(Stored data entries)
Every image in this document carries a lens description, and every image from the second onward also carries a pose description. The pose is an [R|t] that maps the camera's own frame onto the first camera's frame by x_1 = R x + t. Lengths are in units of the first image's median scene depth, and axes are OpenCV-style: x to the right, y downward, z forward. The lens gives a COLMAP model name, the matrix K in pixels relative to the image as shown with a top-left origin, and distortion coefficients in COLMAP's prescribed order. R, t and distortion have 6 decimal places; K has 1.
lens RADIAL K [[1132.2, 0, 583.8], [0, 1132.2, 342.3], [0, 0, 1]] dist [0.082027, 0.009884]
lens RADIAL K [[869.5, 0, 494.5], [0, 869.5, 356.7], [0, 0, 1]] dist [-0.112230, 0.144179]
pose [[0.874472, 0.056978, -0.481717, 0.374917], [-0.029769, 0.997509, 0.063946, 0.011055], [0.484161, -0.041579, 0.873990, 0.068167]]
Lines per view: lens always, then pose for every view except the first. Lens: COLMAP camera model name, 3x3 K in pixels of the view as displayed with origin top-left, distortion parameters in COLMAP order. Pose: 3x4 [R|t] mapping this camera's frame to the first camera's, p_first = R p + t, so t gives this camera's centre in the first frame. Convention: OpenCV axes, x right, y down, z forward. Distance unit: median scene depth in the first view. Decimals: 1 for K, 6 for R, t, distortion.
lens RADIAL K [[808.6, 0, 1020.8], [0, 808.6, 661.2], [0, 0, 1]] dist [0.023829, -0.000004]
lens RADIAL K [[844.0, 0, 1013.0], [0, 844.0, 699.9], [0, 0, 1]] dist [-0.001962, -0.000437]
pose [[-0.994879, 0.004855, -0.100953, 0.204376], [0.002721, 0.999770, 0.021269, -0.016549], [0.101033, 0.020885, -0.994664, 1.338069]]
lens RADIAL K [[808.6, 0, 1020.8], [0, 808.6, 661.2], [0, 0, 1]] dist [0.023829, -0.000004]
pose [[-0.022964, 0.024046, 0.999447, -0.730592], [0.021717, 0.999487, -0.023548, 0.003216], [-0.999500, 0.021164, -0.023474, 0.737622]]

| Your assignment |
Please switch "document" to "file" in the lines starting at the first one and ending at the line that contains "-0.041579, 0.873990, 0.068167]]", and write out only those lines again with everything else unchanged.

| Final answer |
Every image in this file carries a lens description, and every image from the second onward also carries a pose description. The pose is an [R|t] that maps the camera's own frame onto the first camera's frame by x_1 = R x + t. Lengths are in units of the first image's median scene depth, and axes are OpenCV-style: x to the right, y downward, z forward. The lens gives a COLMAP model name, the matrix K in pixels relative to the image as shown with a top-left origin, and distortion coefficients in COLMAP's prescribed order. R, t and distortion have 6 decimal places; K has 1.
lens RADIAL K [[1132.2, 0, 583.8], [0, 1132.2, 342.3], [0, 0, 1]] dist [0.082027, 0.009884]
lens RADIAL K [[869.5, 0, 494.5], [0, 869.5, 356.7], [0, 0, 1]] dist [-0.112230, 0.144179]
pose [[0.874472, 0.056978, -0.481717, 0.374917], [-0.029769, 0.997509, 0.063946, 0.011055], [0.484161, -0.041579, 0.873990, 0.068167]]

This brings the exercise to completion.